The trend is consistent: each additional conjugated double bond pushes $\lambda_{max}$ to a longer wavelength.

Concentration from Beer-Lambert law

The Beer-Lambert law connects absorbance to concentration, making UV spectroscopy useful for quantitative analysis:

$A = \varepsilon bc$

• $A$ = absorbance (unitless)
• $\varepsilon$ = molar absorptivity (units: $L \cdot mol^{-1} \cdot cm^{-1}$), a constant that reflects how strongly a substance absorbs at a given wavelength
• $b$ = path length of the sample cell, typically 1 cm for standard cuvettes
• $c$ = molar concentration of the sample ($mol/L$)

A high $\varepsilon$ value means the compound is a strong absorber at that wavelength. Each compound has its own characteristic $\varepsilon$ at each wavelength.

Calculating concentration step-by-step:

1. Record the absorbance ($A$) of your sample at $\lambda_{max}$
2. Look up the molar absorptivity ($\varepsilon$) for the compound at that wavelength
3. Confirm the path length ($b$) of your cuvette (usually 1 cm)
4. Rearrange and solve: $c = \frac{A}{\varepsilon b}$

Example: A solution of a conjugated diene shows $A = 0.850$ at its $\lambda_{max}$. The molar absorptivity at that wavelength is $\varepsilon = 17{,}000 \; L \cdot mol^{-1} \cdot cm^{-1}$, and the cuvette path length is 1.00 cm.

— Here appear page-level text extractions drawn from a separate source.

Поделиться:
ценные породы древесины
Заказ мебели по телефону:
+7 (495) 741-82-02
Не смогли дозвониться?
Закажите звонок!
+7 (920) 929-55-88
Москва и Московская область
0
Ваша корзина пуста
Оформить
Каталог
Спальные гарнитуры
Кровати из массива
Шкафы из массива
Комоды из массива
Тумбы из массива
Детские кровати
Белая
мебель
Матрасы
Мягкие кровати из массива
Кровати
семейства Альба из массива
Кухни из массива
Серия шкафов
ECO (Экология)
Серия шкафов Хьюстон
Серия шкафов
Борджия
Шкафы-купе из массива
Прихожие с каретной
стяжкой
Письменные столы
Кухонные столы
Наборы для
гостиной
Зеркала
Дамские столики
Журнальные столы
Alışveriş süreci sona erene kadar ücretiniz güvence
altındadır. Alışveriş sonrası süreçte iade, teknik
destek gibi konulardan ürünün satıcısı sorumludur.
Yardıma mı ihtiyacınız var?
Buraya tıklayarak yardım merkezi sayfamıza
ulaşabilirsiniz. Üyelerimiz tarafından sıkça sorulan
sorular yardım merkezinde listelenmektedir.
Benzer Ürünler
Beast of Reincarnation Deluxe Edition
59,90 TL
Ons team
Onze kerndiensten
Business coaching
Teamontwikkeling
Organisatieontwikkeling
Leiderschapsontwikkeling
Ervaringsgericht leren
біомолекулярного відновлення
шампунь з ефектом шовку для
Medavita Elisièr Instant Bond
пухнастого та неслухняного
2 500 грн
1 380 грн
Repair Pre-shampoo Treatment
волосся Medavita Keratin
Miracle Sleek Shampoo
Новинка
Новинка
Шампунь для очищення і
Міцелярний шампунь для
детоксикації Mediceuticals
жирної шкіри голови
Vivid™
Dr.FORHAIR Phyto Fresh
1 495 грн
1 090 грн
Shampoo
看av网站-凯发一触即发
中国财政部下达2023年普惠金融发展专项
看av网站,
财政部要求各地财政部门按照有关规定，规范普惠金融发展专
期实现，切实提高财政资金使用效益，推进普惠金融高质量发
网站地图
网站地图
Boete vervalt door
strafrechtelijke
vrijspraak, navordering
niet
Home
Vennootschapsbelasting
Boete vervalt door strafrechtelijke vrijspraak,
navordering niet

$c = \frac{0.850}{17{,}000 \times 1.00} = 5.0 \times 10^{-5} \; mol/L$

One important limitation: the Beer-Lambert law is only reliable at low to moderate concentrations. At very high concentrations, the linear relationship between absorbance and concentration breaks down.

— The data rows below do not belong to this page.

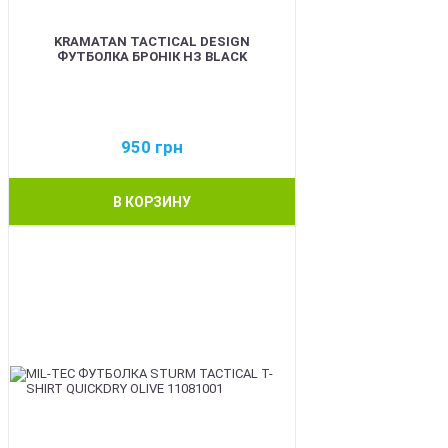
KRAMATAN TACTICAL DESIGN
ФУТБОЛКА БРОНІК НЗ BLACK
950
грн
В КОРЗИНУ
BEST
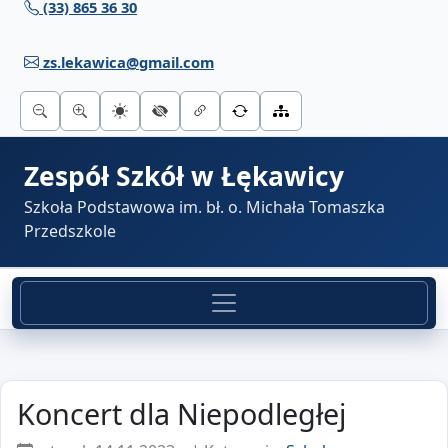
(33) 865 36 30
Przejdź do treści
zs.lekawica@gmail.com
Zespół Szkół w Łękawicy
Szkoła Podstawowa im. bł. o. Michała Tomaszka
Przedszkole
Koncert dla Niepodległej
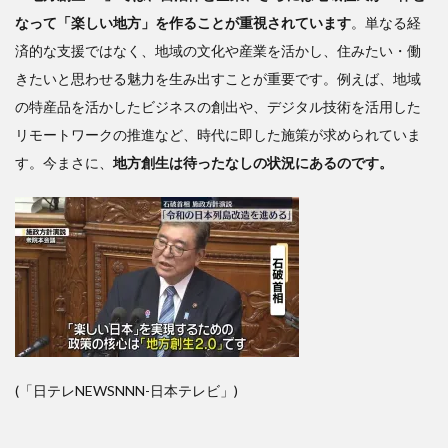
なって「楽しい地方」を作ることが重視されています
。単なる経
済的な支援ではなく、地域の文化や産業を活かし、住みたい・働
きたいと思わせる魅力を生み出すことが重要です。例えば、地域
の特産品を活かしたビジネスの創出や、デジタル技術を活用した
リモートワークの推進など、時代に即した施策が求められていま
す。今まさに、
地方創生は待ったなしの状況にあるのです。
(「日テレNEWSNNN-日本テレビ」)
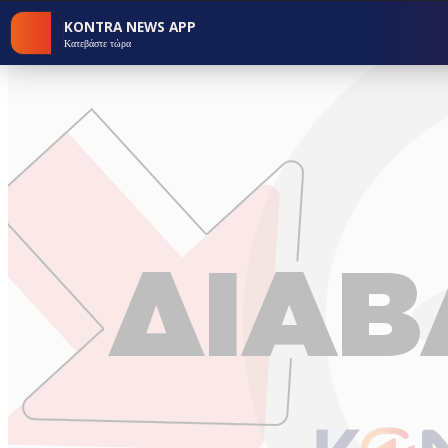
KONTRA NEWS APP
Κατεβάστε τώρα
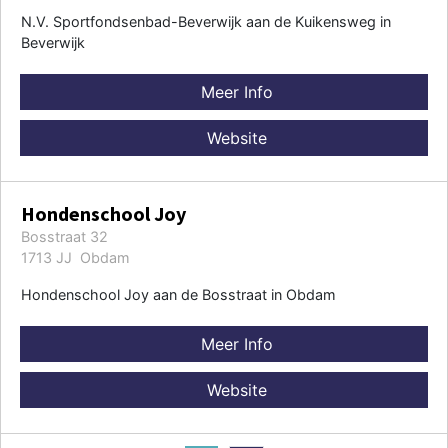
N.V. Sportfondsenbad-Beverwijk aan de Kuikensweg in
Beverwijk
Meer Info
Website
Hondenschool Joy
Bosstraat 32
1713 JJ Obdam
Hondenschool Joy aan de Bosstraat in Obdam
Meer Info
Website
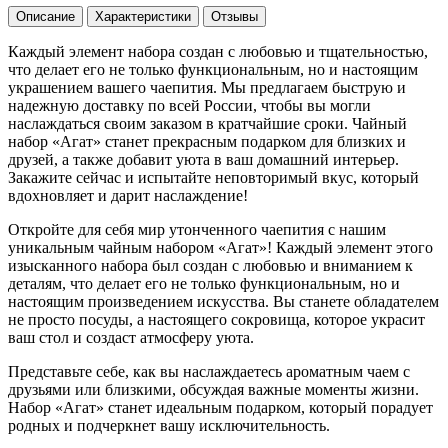
Описание
Характеристики
Отзывы
Каждый элемент набора создан с любовью и тщательностью,
что делает его не только функциональным, но и настоящим
украшением вашего чаепития. Мы предлагаем быструю и
надежную доставку по всей России, чтобы вы могли
наслаждаться своим заказом в кратчайшие сроки. Чайный
набор «Агат» станет прекрасным подарком для близких и
друзей, а также добавит уюта в ваш домашний интерьер.
Закажите сейчас и испытайте неповторимый вкус, который
вдохновляет и дарит наслаждение!
Откройте для себя мир утонченного чаепития с нашим
уникальным чайным набором «Агат»! Каждый элемент этого
изысканного набора был создан с любовью и вниманием к
деталям, что делает его не только функциональным, но и
настоящим произведением искусства. Вы станете обладателем
не просто посуды, а настоящего сокровища, которое украсит
ваш стол и создаст атмосферу уюта.
Представьте себе, как вы наслаждаетесь ароматным чаем с
друзьями или близкими, обсуждая важные моменты жизни.
Набор «Агат» станет идеальным подарком, который порадует
родных и подчеркнет вашу исключительность.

Factors Affecting UV Spectra

Electronic transitions differ in the energy they require, and this affects where peaks appear:

• $\pi \rightarrow \pi^*$ transitions involve promotion of a π bonding electron to a π antibonding orbital. These are typically high-intensity absorptions and are the main transitions you see in conjugated alkenes and aromatics.
• $n \rightarrow \pi^*$ transitions involve promotion of a nonbonding (lone pair) electron into a π antibonding orbital. These are lower-intensity absorptions, commonly seen in carbonyls. They usually appear at longer wavelengths than $\pi \rightarrow \pi^*$ transitions for the same molecule because the energy gap is smaller.

Solvent effects can shift absorption peaks. Polar solvents tend to stabilize the ground state of $n \rightarrow \pi^*$ transitions, increasing the energy gap and shifting $\lambda_{max}$ to shorter wavelengths (a hypsochromic shift, or "blue shift"). For $\pi \rightarrow \pi^*$ transitions, polar solvents often cause a slight bathochromic (red) shift. When reporting UV data, always note the solvent used.